TEKS LATIHAN:
►

Sumselterkini.co.id, – Oi, kenapa dilepas lagi? Itu Arwana Irian, lho, mahal di pasaran!”
Kalimat itu terlontar dari mulut Pak Yanto, pedagang ikan hias veteran yang setia nongkrong di warung kopi depan Pasar Ikan Sorong. Mulutnya penuh gorengan, tapi matanya bersinar melihat berita pelepasliaran 234 ekor Arwana Irian di Taman Nasional Wasur, Merauke.
“Ya dilepasin lah, Pak. Masa cinta lama mau dipenjara terus?” jawab Udin, tetangga sebelah yang baru saja lulus pelatihan konservasi ikan. “Kalau arwana bisa ngomong, dia pasti teriak ‘Saya bukan buat dipelihara terus, saya ingin hidup bebas di rawa seperti masa muda!’”

◄

Data Tersimpan
►

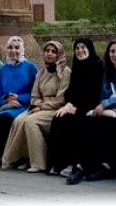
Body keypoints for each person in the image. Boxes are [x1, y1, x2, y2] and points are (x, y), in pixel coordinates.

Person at [65, 38, 116, 185]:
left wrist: (110, 104)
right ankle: (82, 165)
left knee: (107, 127)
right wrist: (108, 105)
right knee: (88, 123)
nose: (115, 54)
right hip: (110, 111)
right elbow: (103, 95)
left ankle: (106, 166)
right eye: (112, 51)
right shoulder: (107, 73)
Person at [2, 40, 72, 173]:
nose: (49, 54)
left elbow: (61, 98)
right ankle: (24, 157)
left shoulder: (65, 72)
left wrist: (42, 107)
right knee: (18, 120)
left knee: (30, 122)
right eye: (47, 51)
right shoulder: (41, 72)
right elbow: (34, 95)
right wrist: (38, 105)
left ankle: (39, 163)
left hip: (55, 109)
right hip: (39, 107)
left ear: (59, 54)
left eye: (53, 51)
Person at [47, 38, 103, 176]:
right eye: (77, 48)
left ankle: (72, 164)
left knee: (75, 122)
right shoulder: (77, 67)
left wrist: (76, 107)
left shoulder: (98, 66)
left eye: (83, 47)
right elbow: (71, 91)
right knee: (58, 119)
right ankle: (58, 163)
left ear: (89, 49)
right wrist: (69, 104)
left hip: (91, 106)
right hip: (75, 106)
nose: (80, 51)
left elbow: (95, 93)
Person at [0, 36, 38, 167]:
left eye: (17, 48)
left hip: (23, 105)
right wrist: (5, 103)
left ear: (22, 49)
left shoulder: (30, 68)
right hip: (6, 106)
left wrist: (19, 98)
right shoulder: (4, 69)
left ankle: (9, 155)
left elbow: (35, 91)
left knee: (2, 120)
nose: (13, 51)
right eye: (10, 47)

◄

Lanjutkan teks tentang pelepasliaran Arwana Irian di Taman Nasional Wasur, mulai tepat setelah kalimat terakhir yang ditampilkan.

Arwana Irian, atau dalam nama kerennya Scleropages Jardinii, bukan cuma ikan hias dengan sirip bak kipas tari Papua. Ia adalah simbol romansa air tawar dari Timur Indonesia, ikan eksotis yang pernah jadi primadona di akuarium mewah, tapi kini minta kembali pulang ke kampung halaman.
Seperti cinta lama yang tak bisa dilupakan tapi tak boleh dimiliki seenaknya, Arwana Irian termasuk dalam daftar ikan yang dilindungi secara “setengah hati tapi serius”. Maksudnya? Ia termasuk kategori perlindungan terbatas. Boleh ditangkap, tapi ada syarat dan ketentuan berlaku. Seperti mantan yang masih suka nelpon, tapi cuma boleh pas ulang tahun.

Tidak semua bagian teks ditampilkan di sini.